§ Exercise
Retype verbatim the lines of the listing below, starting with the line that contains "Skip to content" and running through the final line of the listing, inclusive.

Data records
=======
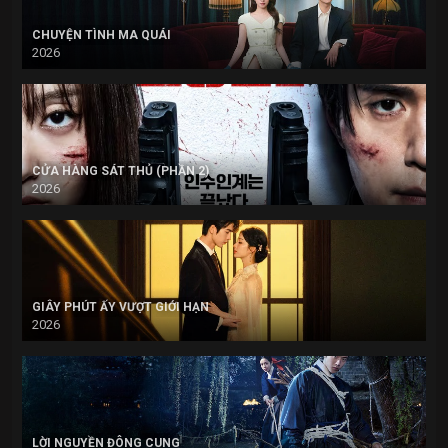
CHUYỆN TÌNH MA QUÁI
2026
CỬA HÀNG SÁT THỦ (PHẦN 2)
2026
GIÂY PHÚT ẤY VƯỢT GIỚI HẠN
2026
LỜI NGUYỀN ĐÔNG CUNG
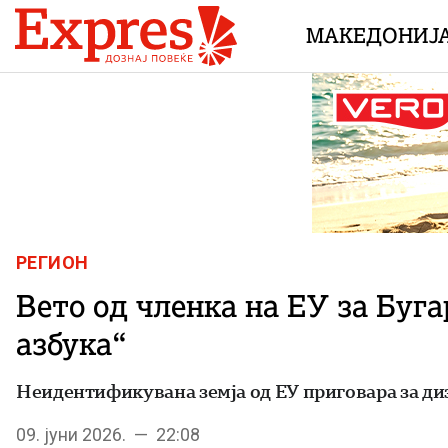
Skip to content
МАКЕДОНИЈ
РЕГИОН
Вето од членка на ЕУ за Буга
азбука“
Неидентификувана земја од ЕУ приговара за диз
09. јуни 2026. — 22:08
=======
§ Exercise output
Skip to content
МАКЕДОНИЈ
РЕГИОН
Вето од членка на ЕУ за Буга
азбука“
Неидентификувана земја од ЕУ приговара за диз
09. јуни 2026. — 22:08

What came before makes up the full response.